Luce e Gas

Passare da 3 a 4,5 kW con A2A: procedura

Come richiedere l'aumento di potenza da 3 a 4,5 kW con A2A Energia: procedura e costi aggiornati

Se sei un consumatore italiano con un contratto di fornitura elettrica A2A e hai notato che i tuoi consumi stanno aumentando, probabilmente ti sei chiesto se passare da 3 kW a 4,5 kW sia la scelta giusta per te. Magari hai installato una pompa di calore, uno scaldabagno elettrico, o semplicemente hai aggiunto nuovi elettrodomestici che nel tempo hanno reso insufficiente la tua potenza attuale. È una situazione comune: in Italia, sempre più famiglie si trovano a dover affrontare questa decisione per evitare distacchi indesiderati e gestire meglio i propri consumi energetici.

Questa guida ti accompagnerà passo per passo attraverso il processo di richiesta di aumento della potenza con A2A Energia, uno dei principali fornitori italiani. Scoprirai quale sia la procedura esatta, quali sono i costi reali aggiornati al 2025, cosa cambierà nella tua bolletta e come scegliere se davvero hai bisogno di questo incremento. Con 15 anni di esperienza nel settore finanza personale e consumo, ti fornirò indicazioni concrete e verificate, basate sulle normative ARERA e su dati ufficiali.

Perché passare da 3 kW a 4,5 kW?

Quando aumentare la potenza è necessario

La potenza contrattuale rappresenta la quantità massima di energia che puoi utilizzare contemporaneamente nella tua abitazione. Con 3 kW, puoi accendere contemporaneamente un forno elettrico (circa 2 kW) e una lavatrice (circa 1,5 kW), ma non molto di più senza rischiare un distacco automatico della fornitura.

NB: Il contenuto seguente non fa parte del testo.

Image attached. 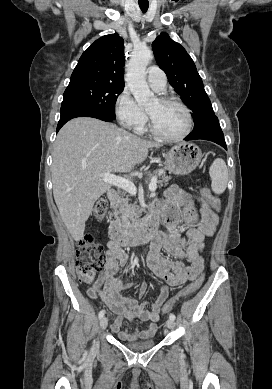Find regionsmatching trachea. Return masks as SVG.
I'll list each match as a JSON object with an SVG mask.
<instances>
[{
	"label": "trachea",
	"mask_w": 272,
	"mask_h": 389,
	"mask_svg": "<svg viewBox=\"0 0 272 389\" xmlns=\"http://www.w3.org/2000/svg\"><path fill=\"white\" fill-rule=\"evenodd\" d=\"M139 7L143 13H146L149 7V4H139Z\"/></svg>",
	"instance_id": "1"
}]
</instances>
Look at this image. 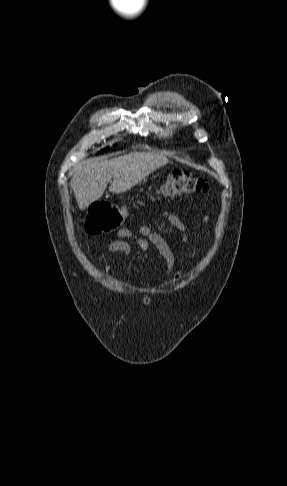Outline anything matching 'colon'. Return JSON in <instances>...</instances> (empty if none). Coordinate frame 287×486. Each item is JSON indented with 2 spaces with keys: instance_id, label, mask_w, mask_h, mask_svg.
<instances>
[{
  "instance_id": "colon-1",
  "label": "colon",
  "mask_w": 287,
  "mask_h": 486,
  "mask_svg": "<svg viewBox=\"0 0 287 486\" xmlns=\"http://www.w3.org/2000/svg\"><path fill=\"white\" fill-rule=\"evenodd\" d=\"M208 191V184L186 171L173 172L163 192L167 195H191ZM126 211L123 207L107 201L94 203L88 212L85 229L89 234L98 235L110 233L117 229L125 220Z\"/></svg>"
}]
</instances>
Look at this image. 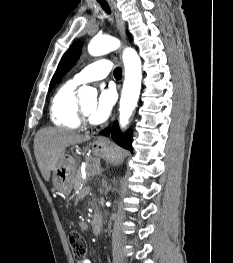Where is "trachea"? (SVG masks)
<instances>
[{
	"instance_id": "3493384b",
	"label": "trachea",
	"mask_w": 233,
	"mask_h": 263,
	"mask_svg": "<svg viewBox=\"0 0 233 263\" xmlns=\"http://www.w3.org/2000/svg\"><path fill=\"white\" fill-rule=\"evenodd\" d=\"M100 3L101 7L104 9V11L108 14H110V8L109 5L105 0H98ZM114 77L116 79H120L122 77V69L120 67H116L114 70Z\"/></svg>"
}]
</instances>
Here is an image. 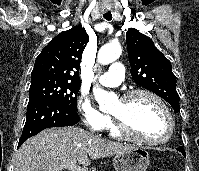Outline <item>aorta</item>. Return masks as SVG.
I'll list each match as a JSON object with an SVG mask.
<instances>
[{"label":"aorta","mask_w":199,"mask_h":171,"mask_svg":"<svg viewBox=\"0 0 199 171\" xmlns=\"http://www.w3.org/2000/svg\"><path fill=\"white\" fill-rule=\"evenodd\" d=\"M122 49L118 43H110L104 45L98 52V62L107 65L115 60H117L121 55ZM93 93L96 101L99 104L101 110L107 109L115 96L101 88H94Z\"/></svg>","instance_id":"aorta-1"}]
</instances>
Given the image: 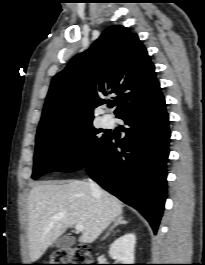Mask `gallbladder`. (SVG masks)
I'll return each instance as SVG.
<instances>
[{
	"mask_svg": "<svg viewBox=\"0 0 205 265\" xmlns=\"http://www.w3.org/2000/svg\"><path fill=\"white\" fill-rule=\"evenodd\" d=\"M74 244H75V239L71 235L61 236L54 242V246L59 249L69 248Z\"/></svg>",
	"mask_w": 205,
	"mask_h": 265,
	"instance_id": "obj_1",
	"label": "gallbladder"
}]
</instances>
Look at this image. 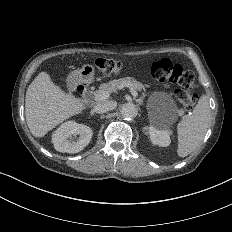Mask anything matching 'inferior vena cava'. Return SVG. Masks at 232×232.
Returning a JSON list of instances; mask_svg holds the SVG:
<instances>
[{
	"label": "inferior vena cava",
	"instance_id": "1",
	"mask_svg": "<svg viewBox=\"0 0 232 232\" xmlns=\"http://www.w3.org/2000/svg\"><path fill=\"white\" fill-rule=\"evenodd\" d=\"M115 107H116V103L114 101H107V102L97 104L95 106V111L97 113H107L113 110Z\"/></svg>",
	"mask_w": 232,
	"mask_h": 232
}]
</instances>
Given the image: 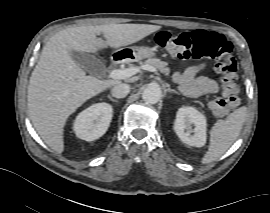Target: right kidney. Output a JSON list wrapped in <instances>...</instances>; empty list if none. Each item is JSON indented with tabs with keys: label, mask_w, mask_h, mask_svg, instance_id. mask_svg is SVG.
<instances>
[{
	"label": "right kidney",
	"mask_w": 270,
	"mask_h": 213,
	"mask_svg": "<svg viewBox=\"0 0 270 213\" xmlns=\"http://www.w3.org/2000/svg\"><path fill=\"white\" fill-rule=\"evenodd\" d=\"M113 108L108 103H96L82 111L74 121V132L82 140L94 141L107 131Z\"/></svg>",
	"instance_id": "obj_1"
}]
</instances>
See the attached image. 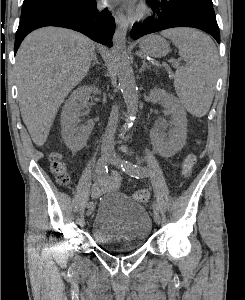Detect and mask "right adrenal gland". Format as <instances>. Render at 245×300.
I'll use <instances>...</instances> for the list:
<instances>
[{
  "instance_id": "obj_1",
  "label": "right adrenal gland",
  "mask_w": 245,
  "mask_h": 300,
  "mask_svg": "<svg viewBox=\"0 0 245 300\" xmlns=\"http://www.w3.org/2000/svg\"><path fill=\"white\" fill-rule=\"evenodd\" d=\"M96 64H100V62L98 61L97 56H96V54H95V55H94V59H93L92 66H94V65H96Z\"/></svg>"
}]
</instances>
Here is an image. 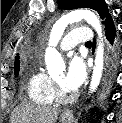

Passare a 4,5 kW ti offre circa il 50% di potenza in più, permettendoti di utilizzare simultaneamente più apparecchi senza preoccupazioni. È particolarmente utile se:

  • Hai installato una pompa di calore (riscaldamento e raffreddamento): consuma tra 2,5 e 5 kW in funzione
  • Usi uno scaldabagno elettrico ad accumulo o istantaneo: richiede 1,5-3,5 kW
  • Lavori da casa e hai più dispositivi contemporaneamente (computer, condizionatore, forni)
  • Hai una famiglia numerosa con abitudini di consumo distribuito durante il giorno
  • Riscontri distacchi frequenti nonostante usi consapevolmente gli apparecchi

Dati ARERA 2024: il consumo medio di energia elettrica nelle abitazioni italiane è cresciuto del 12% negli ultimi tre anni, principalmente a causa dell'adozione di sistemi di riscaldamento/raffreddamento elettrici. L'incremento di potenza da 3 a 4,5 kW è tra i più richiesti dai consumatori domestici.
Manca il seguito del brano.